• _RECORD SET_
::::

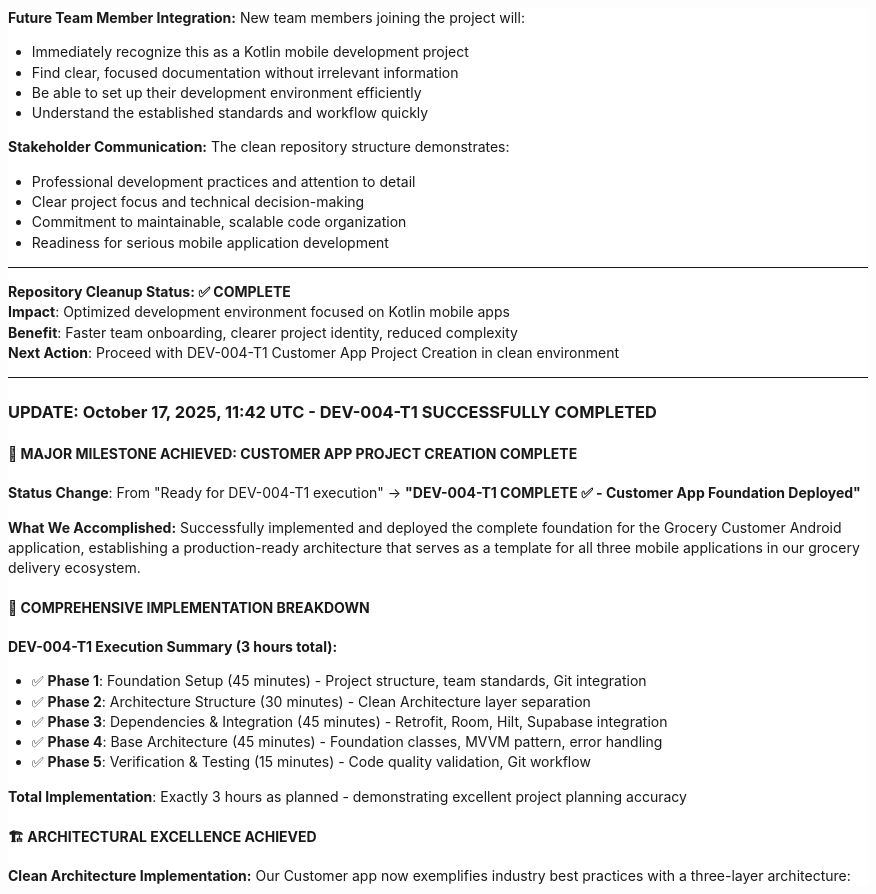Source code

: **Future Team Member Integration:**
New team members joining the project will:
- Immediately recognize this as a Kotlin mobile development project
- Find clear, focused documentation without irrelevant information
- Be able to set up their development environment efficiently
- Understand the established standards and workflow quickly

**Stakeholder Communication:**
The clean repository structure demonstrates:
- Professional development practices and attention to detail
- Clear project focus and technical decision-making
- Commitment to maintainable, scalable code organization
- Readiness for serious mobile application development

---

**Repository Cleanup Status: ✅ COMPLETE**  
**Impact**: Optimized development environment focused on Kotlin mobile apps  
**Benefit**: Faster team onboarding, clearer project identity, reduced complexity  
**Next Action**: Proceed with DEV-004-T1 Customer App Project Creation in clean environment

---

### **UPDATE: October 17, 2025, 11:42 UTC - DEV-004-T1 SUCCESSFULLY COMPLETED**

#### **🎯 MAJOR MILESTONE ACHIEVED: CUSTOMER APP PROJECT CREATION COMPLETE**

**Status Change**: From "Ready for DEV-004-T1 execution" → **"DEV-004-T1 COMPLETE ✅ - Customer App Foundation Deployed"**

**What We Accomplished:**
Successfully implemented and deployed the complete foundation for the Grocery Customer Android application, establishing a production-ready architecture that serves as a template for all three mobile applications in our grocery delivery ecosystem.

#### **📱 COMPREHENSIVE IMPLEMENTATION BREAKDOWN**

**DEV-004-T1 Execution Summary (3 hours total):**
- ✅ **Phase 1**: Foundation Setup (45 minutes) - Project structure, team standards, Git integration
- ✅ **Phase 2**: Architecture Structure (30 minutes) - Clean Architecture layer separation
- ✅ **Phase 3**: Dependencies & Integration (45 minutes) - Retrofit, Room, Hilt, Supabase integration
- ✅ **Phase 4**: Base Architecture (45 minutes) - Foundation classes, MVVM pattern, error handling
- ✅ **Phase 5**: Verification & Testing (15 minutes) - Code quality validation, Git workflow

**Total Implementation**: Exactly 3 hours as planned - demonstrating excellent project planning accuracy

#### **🏗️ ARCHITECTURAL EXCELLENCE ACHIEVED**

**Clean Architecture Implementation:**
Our Customer app now exemplifies industry best practices with a three-layer architecture:

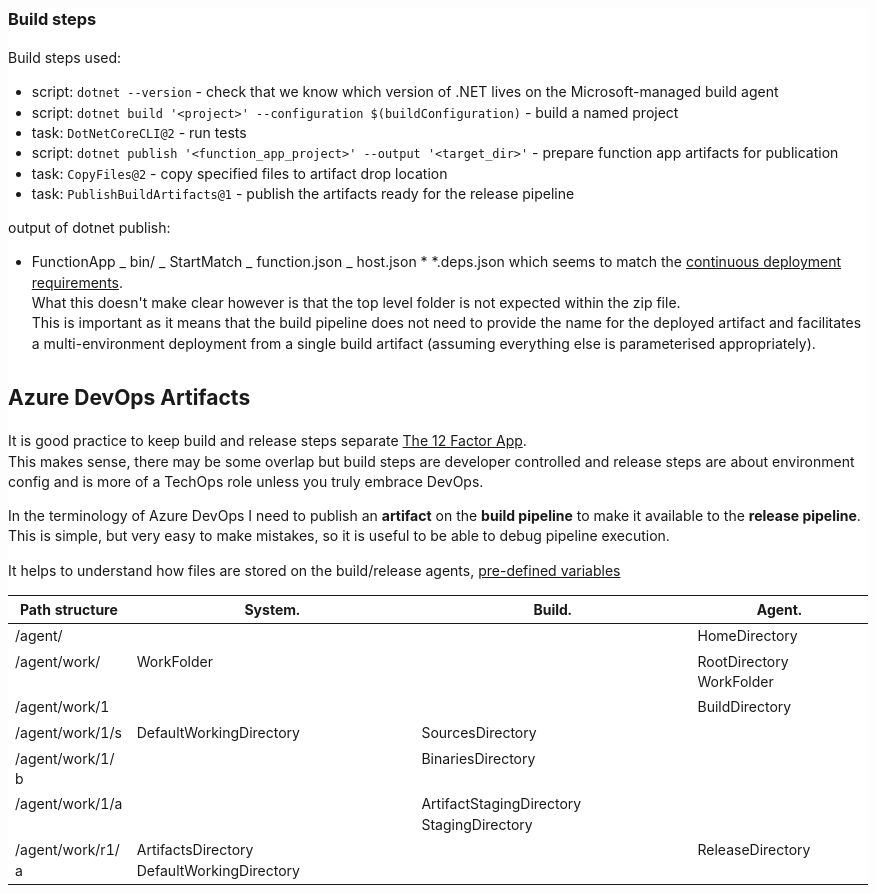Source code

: ### Build steps

Build steps used:

- script: `dotnet --version` - check that we know which version of .NET lives on the Microsoft-managed build agent
- script: `dotnet build '<project>' --configuration $(buildConfiguration)` - build a named project
- task: `DotNetCoreCLI@2` - run tests
- script: `dotnet publish '<function_app_project>' --output '<target_dir>'` - prepare function app artifacts for publication
- task: `CopyFiles@2` - copy specified files to artifact drop location
- task: `PublishBuildArtifacts@1` - publish the artifacts ready for the release pipeline

output of dotnet publish:

- FunctionApp
  _ bin/
  _ StartMatch
  _ function.json
  _ host.json \* \*.deps.json
  which seems to match the [continuous deployment requirements](https://docs.microsoft.com/en-gb/azure/azure-functions/functions-continuous-deployment#continuous-deployment-requirements).  
  What this doesn't make clear however is that the top level folder is not expected within the zip file.  
  This is important as it means that the build pipeline does not need to provide the name for the deployed artifact and facilitates a multi-environment deployment from a single build artifact (assuming everything else is parameterised appropriately).

## Azure DevOps Artifacts

It is good practice to keep build and release steps separate [The 12 Factor App](https://12factor.net/build-release-run).  
This makes sense, there may be some overlap but build steps are developer controlled and release steps are about environment config and is more of a TechOps role unless you truly embrace DevOps.

In the terminology of Azure DevOps I need to publish an **artifact** on the **build pipeline** to make it available to the **release pipeline**.  
This is simple, but very easy to make mistakes, so it is useful to be able to debug pipeline execution.

It helps to understand how files are stored on the build/release agents, [pre-defined variables](https://docs.microsoft.com/en-us/azure/devops/pipelines/build/variables?view=vsts)

| Path structure   | System.                                    | Build.                                    | Agent.                   |
| ---------------- | ------------------------------------------ | ----------------------------------------- | ------------------------ |
| /agent/          |                                            |                                           | HomeDirectory            |
| /agent/work/     | WorkFolder                                 |                                           | RootDirectory WorkFolder |
| /agent/work/1    |                                            |                                           | BuildDirectory           |
| /agent/work/1/s  | DefaultWorkingDirectory                    | SourcesDirectory                          |                          |
| /agent/work/1/b  |                                            | BinariesDirectory                         |                          |
| /agent/work/1/a  |                                            | ArtifactStagingDirectory StagingDirectory |                          |
| /agent/work/r1/a | ArtifactsDirectory DefaultWorkingDirectory |                                           | ReleaseDirectory         |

::::

• _DESCRIPTION OF THE TASK_
Pictures stay out. Transcribe the lines from the start of the entries above through the line with "Kotlin mobile apps", exactly.

• _PROBLEM SOLUTION_
Source code

: **Future Team Member Integration:**
New team members joining the project will:
- Immediately recognize this as a Kotlin mobile development project
- Find clear, focused documentation without irrelevant information
- Be able to set up their development environment efficiently
- Understand the established standards and workflow quickly

**Stakeholder Communication:**
The clean repository structure demonstrates:
- Professional development practices and attention to detail
- Clear project focus and technical decision-making
- Commitment to maintainable, scalable code organization
- Readiness for serious mobile application development

---

**Repository Cleanup Status: ✅ COMPLETE**  
**Impact**: Optimized development environment focused on Kotlin mobile apps  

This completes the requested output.